Existen dos medios de refugio de las miserias de la vida: la música y los gatos.
Albert Schweitzer
Hace unas semanas leía un artículo de Pilar Rahola en el que
hablaba de la muerte de su perro. Por aquellos días Dalhman que, contrariamente
a lo que muchos hayan podido creer no era un gato sino una preciosa gata común
europea, se movía por la cuerda floja de una vida que había empezado a apagarse
semanas antes. Entonces pensé que casi todos estamos sujetos al mismo tipo de
emociones, al mismo tipo de desventuras. Este domingo para Dalhman fue su último
domingo. Estirar la vida a veces puede ser una crueldad absoluta y, en este
caso, arrancar un día más, unas horas más, no era más que desequilibrar la
balanza del platillo del “un poco más, por favor” para mí que no para ella.
Diecisiete años son muchos años para un gato. Apareció entre los arbustos de unas viviendas del extrarradio de Barcelona y llegó a
casa siendo una bolsita de piel y huesos que apenas había empezado a
caminar. Desde entonces ha llovido mucho, para ella y para mí.
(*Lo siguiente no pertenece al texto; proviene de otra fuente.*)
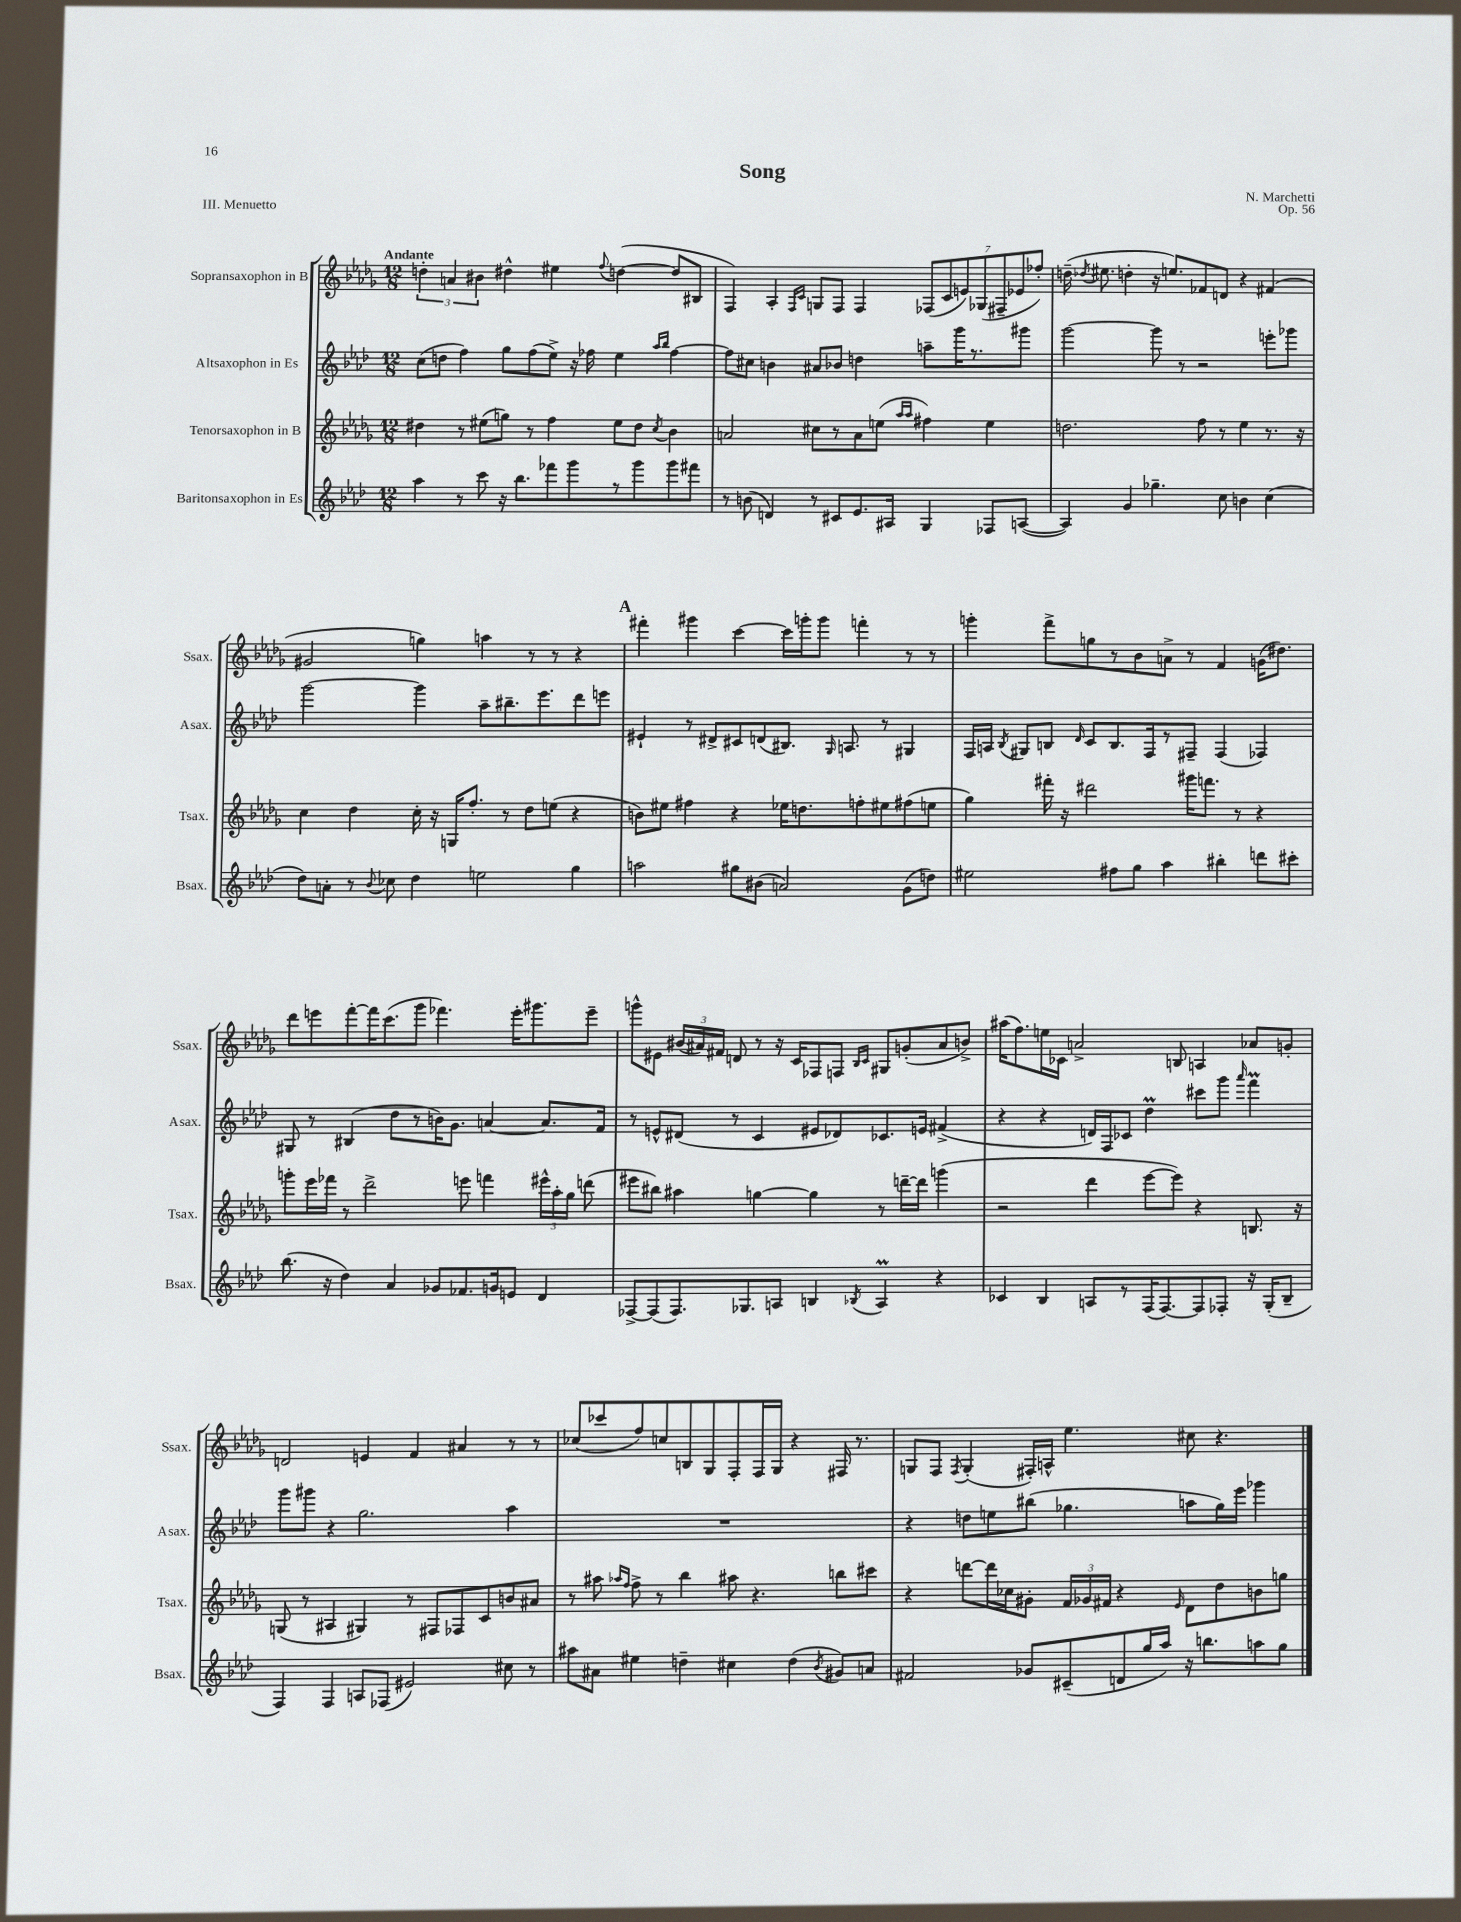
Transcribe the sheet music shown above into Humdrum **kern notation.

**kern	**kern	**kern	**kern
*part4	*part3	*part2	*part1
*staff4	*staff3	*staff2	*staff1
*I"Baritonsaxophon in Es	*I"Tenorsaxophon in B	*I"Altsaxophon in Es	*I"Sopransaxophon in B
*I'Bsax.	*I'Tsax.	*I'Asax.	*I'Ssax.
*clefG2	*clefG2	*clefG2	*clefG2
*k[b-e-a-d-]	*k[b-e-a-d-g-]	*k[b-e-a-d-]	*k[b-e-a-d-g-]
*M12/8	*M12/8	*M12/8	*M12/8
=1	=1	=1	=1
!	!	!	!LO:TX:a:B:t=Andante
4aa-\	4dd#X\	(8cc\L	6ddn'\
.	.	8ddn\J	.
.	.	.	6an/
8r	8r	4ff\)	.
.	.	.	6b#X\
8ccc\	(8ee#X\L	.	.
16r	8ggn\J)	8gg\L	4dd#X^^\
8.bb-\L	.	.	.
.	8r	(8ff\	.
8fff-X\	4ff\	8ee-^\J)	4ee#X\
8ggg\	.	16r	.
.	.	16ff-X\	.
.	.	.	8qqff/
8r	8ee#\L	4ee-\	([4ddn\
8ggg\	8dd#\J	.	.
.	.	16qqaa-/LL	.
.	8qcc/	16qqbb-/JJ	.
8ggg\	4b-\	[4ff-\	8dd/L]
8fff#X\J	.	.	8B#X/J
=2	=2	=2	=2
8r	2an/	8ff-\L]	4F/)
(8bn\	.	8cc#X\J	.
4dn/)	.	4bn\	4A-'/
.	.	.	16qqF/LL
.	.	.	16qqc/JJ
8r	8cc#X\L	8a#X/L	8Gn/L
8c#X/L	8r	8b-X/J	8F/J
8.e-/	8a\	4ddn\	4F/
.	(8een\J	.	.
16A#X/Jk	.	.	.
.	16qqaa-/LL	.	.
.	16qqaa-/JJ	.	.
4G/	4ff#X\)	8aan~\L	(14F-X/L
.	.	.	14c/
.	.	16ggg\K	.
.	.	.	14en/)
.	.	8.r	.
.	.	.	(14G-X/
8F-X/L	4ee\	.	.
.	.	.	14F#X~/
.	.	.	14e-X/
([8An/J	.	8ggg#X\J	.
.	.	.	14ff-X'/J)
=3	=3	=3	=3
4A/])	2.ddn\	[2ggg\	(16ddn~\
.	.	.	8qdd-X/
.	.	.	8.ee#X\
4g/	.	.	4ddn'\
4.gg-X~\	.	8ggg\]	16r
.	.	.	8.een/L)
.	.	8r	.
.	8ff\	2r	8f-X/
8cc\	8r	.	8dn/J
4bn\	4ee-\	.	4r
(4cc\	8.r	8eeen'\L	(4f#X/
.	.	8ggg-X\J	.
.	16r	.	.
!!LO:LB:g=z
=4	=4	=4	=4
8dd-\L)	4cc\	[2ggg\	2g#X/
8an'\J	.	.	.
8r	4dd-\	.	.
8qqb-/	.	.	.
8cc-X\	.	.	.
4dd-\	16cc'\	4ggg\]	4ggn\)
.	16r	.	.
.	16Gn/KL	.	.
.	8.ff'/J	.	.
2een\	.	8aa-~\L	4aan\
.	8r	8.bb#X~\	.
.	8dd-\L	.	8r
.	.	8.eee-\	.
.	(8een\J	.	8r
4gg\	4r	8ddd-\	4r
.	.	8eeen\J	.
!!LO:REH:place=s1:t=A
=5	=5	=5	=5
2aan\	8bn\L)	4e#X`/	4fff#X'\
.	8ee#X\J	.	.
.	4ff#X\	8r	4ggg#X\
.	.	8d#X^/L	.
8gg#X\L	4r	8c#X/	[4ccc\
(8b#X\J	.	(8dn/	.
2an/)	16ee-X\KL	8.B#X/J)	16ccc\LL]
.	8.ddn\	.	16gggn'\J
.	.	.	8ggg\J
.	.	16qqG/	.
.	.	8.An/	.
.	8ffn'\	.	4fffn'\
.	8ee#X\	8r	.
(8g\L	(8ff#X\	4G#X/	8r
8ddn\J)	8een\J	.	8r
=6	=6	=6	=6
2ee#X\	4gg-\)	16F/LL	4gggn'\
.	.	16An/JJ	.
.	.	8qB-/	.
.	.	8G#X/L	.
.	16fff#X'\	8Bn/J	8fff^\L
.	16r	.	.
.	.	16qqd-/	.
.	2ddd#X\	8c/L	8ggn\
8ff#X\L	.	8.B/	8r
8gg\J	.	.	8b-\
.	.	16F/k	.
4aa-\	.	8r	8an^\J
.	16ggg#X\KL	8F#X~/J	8r
.	8.fffn\J	.	.
4bb#X'\	.	(4F#/	4f/
.	8r	.	.
8dddn\L	4r	4F-X/)	(16gn\KL
.	.	.	8.dd#X\J)
8ccc#X'\J	.	.	.
!!LO:LB:g=z
=7	=7	=7	=7
(8.bb-\	8gggn'\L	8G#X/	8ddd-\L
.	16eee-\L	8r	8eeen\
16r	16fff-X\JJ	.	.
4dd-\)	8r	(4B#X/	[8fff'\
.	2ddd-^\	.	16fff\K]
.	.	.	(8.ccc\
4a-/	.	8dd-\L	.
.	.	8r	8ggg-\J
8g-X/L	.	16bn\K)	4.fff-X\)
.	.	8.g\J	.
8.f-X/	8eeen\	.	.
.	4fffn\	[4an/	.
16gn/k	.	.	.
8en/J	.	.	16eee'\KL
.	.	.	8.ggg#X\
4d-/	24eee#X^^\LL	8.a/L]	.
.	24aa-'\	.	.
.	24gg-\JJ	.	.
.	(8dddn\	.	8eee~\J
.	.	16f/Jk	.
=8	=8	=8	=8
[8F-X^/L	8eee#X\L	8r	8gggn^^\L
(8F-/]	8bb#X\J)	8en^^/L	8e#X\J
8.F-/)	4aa#X\	(8d#X/J	(24b#X/LL
.	.	.	24a#X/)
.	.	.	24f#X/JJ
.	.	8r	8dn/
8.G-X/	.	.	.
.	[4ggn\	4c/	8r
8An/J	.	.	16r
.	.	.	16c/KL
4Bn/	4gg\]	8e#X/L	8F-X/
.	.	8d-X/)	8Fn/J
.	.	.	16qqB-/LL
8qB-X/	.	.	16qqc/JJ
4Am/	8r	8.c-X/	8G#X/L
.	[16dddn~\LL	.	(8gn'/
.	16ddd\JJ]	16en/Jk	.
4r	(4gggn\	(4f#X^/	8a#/
.	.	.	8bn^/J)
=9	=9	=9	=9
4c-X/	2r	4r	(16aa#X\KL
.	.	.	8.ff\)
4B-/	.	4r	16een\L
.	.	.	16c-X\JJ
.	.	.	2an^/
8An/L	4ddd-\	16dn/LL)	.
.	.	16F/J	.
8r	.	8c-X/J	.
(16F/K	[8eee-\L	4dd-M\	.
[8.F/)	.	.	.
.	8eee-\J])	.	8Bn/
8F/]	4r	8ccc#X\L	4An/
8F-X'/J	.	8ggg\J	.
.	.	16qqaaa-/	.
16r	8.Bn/	4fffM\	8a-X/L
(16G'/KL	.	.	.
8B-~/J	.	.	8gn'/J
.	16r	.	.
!!LO:LB:g=z
=10	=10	=10	=10
4F/)	(8Gn/	8ggg\L	2dn/
.	8r	8ggg#X\J	.
4F/	4A#X/	4r	.
8An/L	4G#X/)	2.gg\	4en/
(8F-X/J	.	.	.
2e#X/)	8r	.	4f/
.	8F#X/L	.	.
.	8F-X/	.	4a#X/
.	8c/	.	.
8cc#X\	8bn/	4aa-\	8r
8r	8a#X/J	.	8r
=11	=11	=11	=11
8aa#X\L	8r	1.r	(8cc-X/L
8a#X\J	8aa#X\	.	8ccc-X/
.	16qqaa-X/LL	.	.
.	16qqff/JJ	.	.
4ee#X\	8ff^\	.	8ff/)
.	8r	.	8ccn/
4ddn~\	4bb-\	.	8Bn/
.	.	.	8G-/
4cc#X\	8aa#X\	.	8F'/
.	4.r	.	16F/L
.	.	.	16G-/JJ
(4dd\	.	.	4r
8qb-/	.	.	.
8g#X/L)	8bbn\L	.	16F#X/
.	.	.	8.r
8an/J	8ccc#X\J	.	.
=12	=12	=12	=12
2f#X/	4r	4r	8Gn/L
.	.	.	8F/J
.	.	.	8qF/
.	[8dddn\L	8ddn\L	(4G'/
.	16ddd\L]	8een\	.
.	16cc-X\J	.	.
8g-X/L	8g#X'\J	(8bb#X\J	16F#X'/LL)
.	.	.	16An^^/JJ
(8c#X~/	24f/LL	4.gg-X\	4.ee-\
.	24g-X/	.	.
.	24f#X/JJ	.	.
8dn/	4r	.	.
16gg/L	.	.	.
16aa-/JJ)	.	.	.
.	16qqe-/	.	.
16r	8d-\L	8aan\L	8cc#X\
8.bbn\L	.	.	.
.	8dd-\	16gg-\L)	4.r
.	.	16eee-\JJ	.
8aan\	8bn\	4ggg-X\	.
8gg\J	8ggn\J	.	.
==	==	==	==
*-	*-	*-	*-
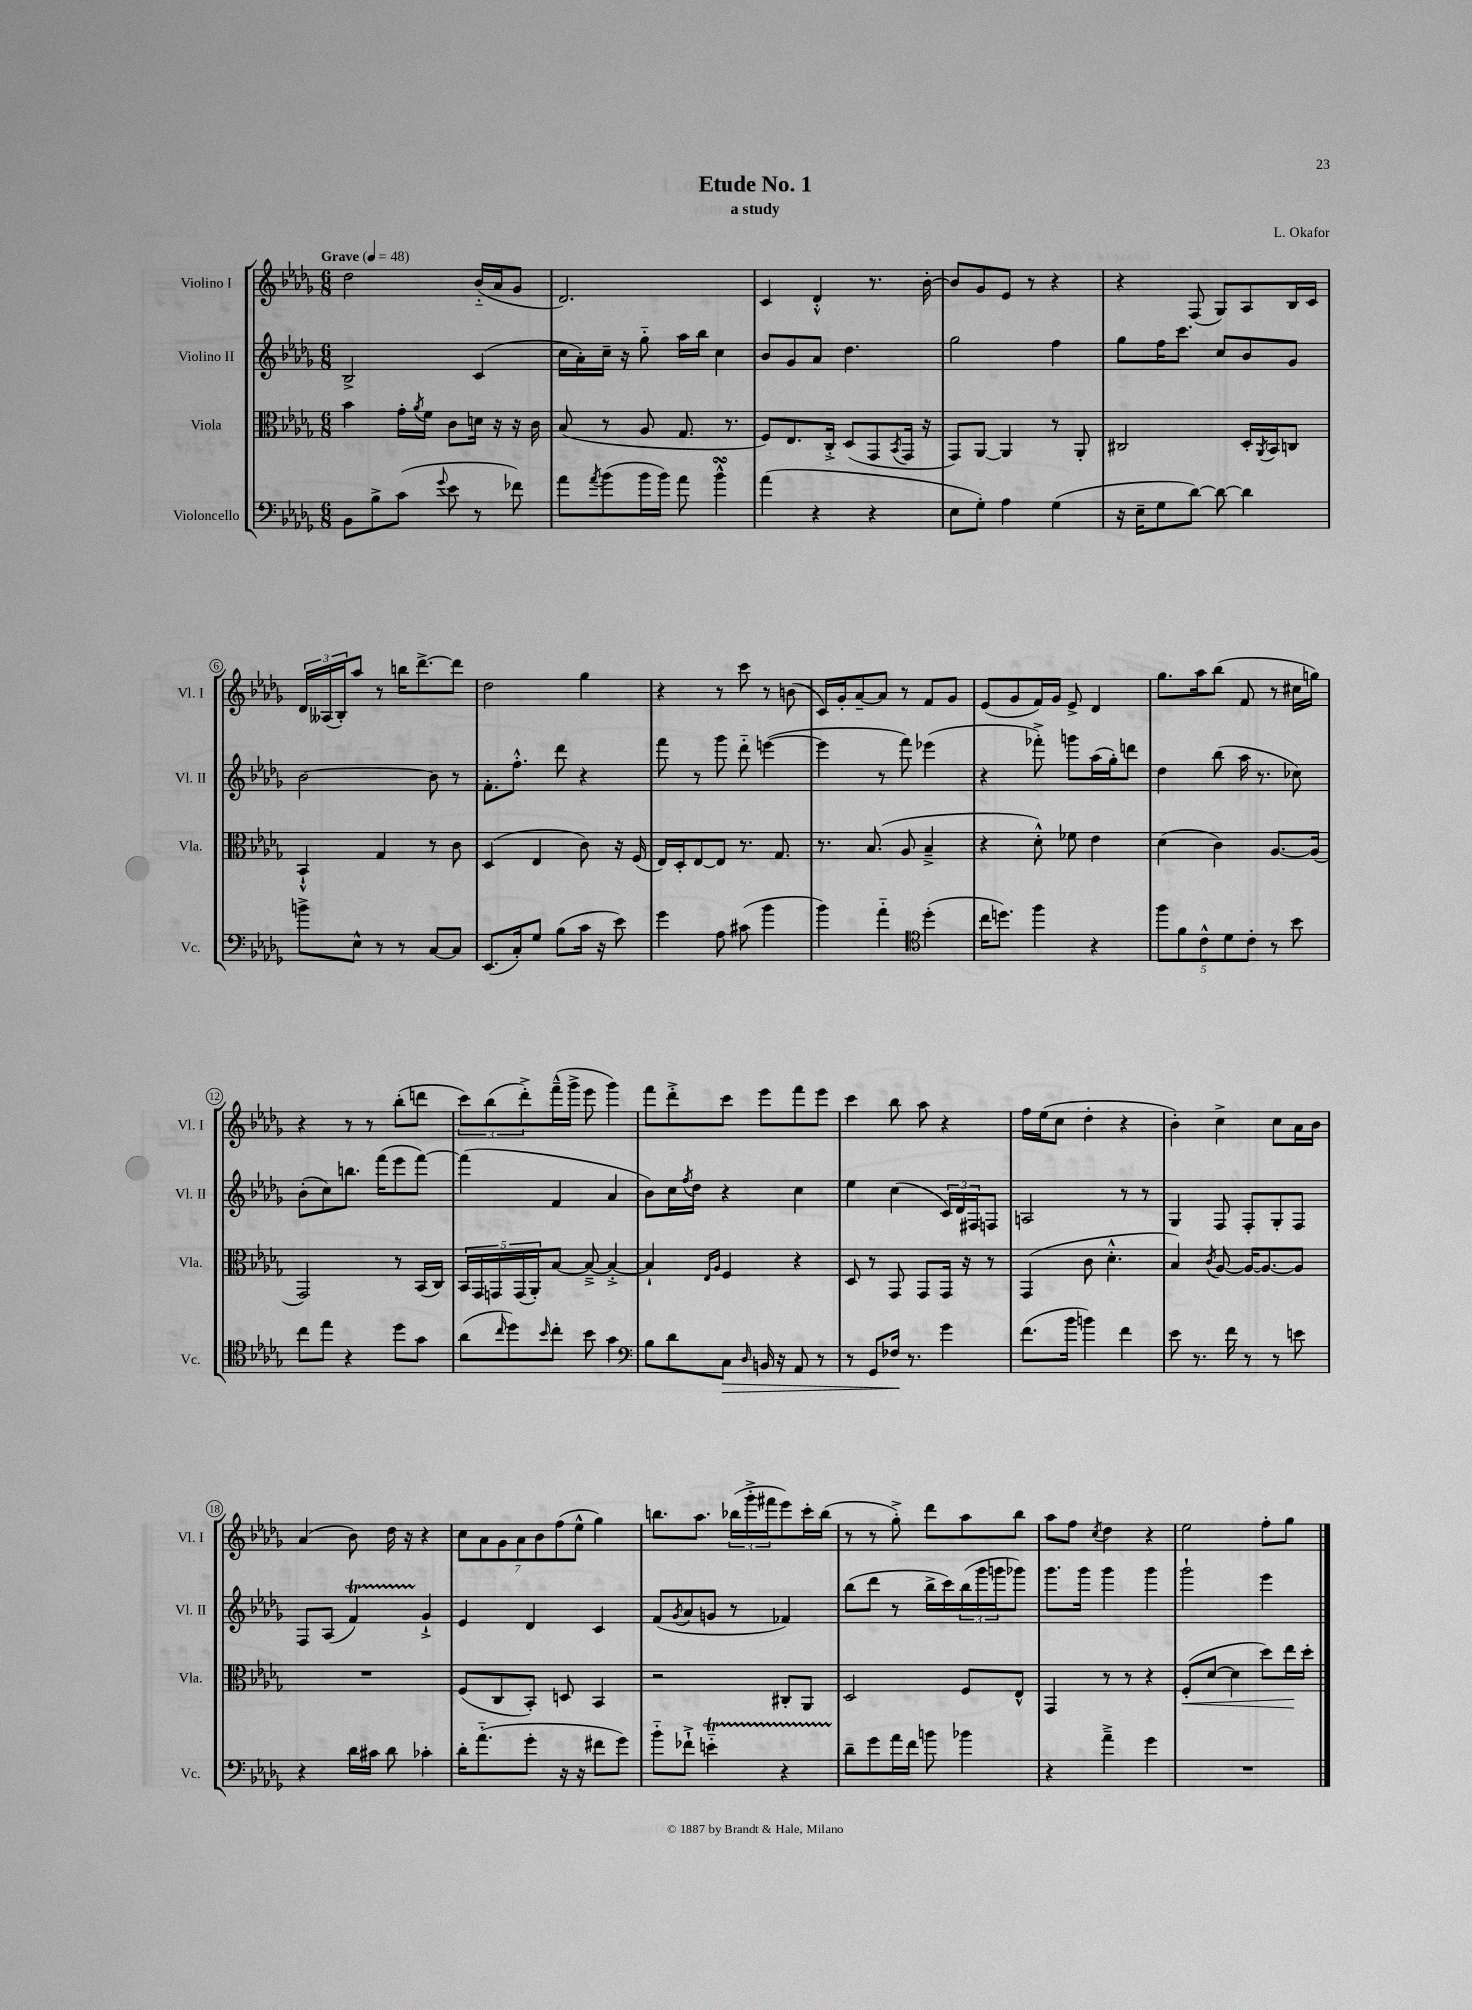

Las últimas
semanas apenas se movía, un único recorrido, más que repetido, entre el patio y
la cabecera de una cama a la que ya había que subirla porque las fuerzas no le
daban para más. Hoy la tristeza es mucha y el vacío se expande por la casa.
Sé que para muchos parecerá una frivolidad que la muerte de
un animal nos conmocione tanto, pero para quienes convivimos con ellos sabemos
que forman parte de nuestra vida, sabemos de su compañía, de su lealtad, de su
estima y del vacío tremendo que provoca su desaparición. Ahora, después de una
vida de gato de casa buena (aunque la casa no fuera tan buena como a ella le pudiera
parecer), espero que la nada en la que ahora ya dormita la acune para siempre, aunque a mí me falte algo, no solo por entre los pies, mientras tecleo esta pequeña nota.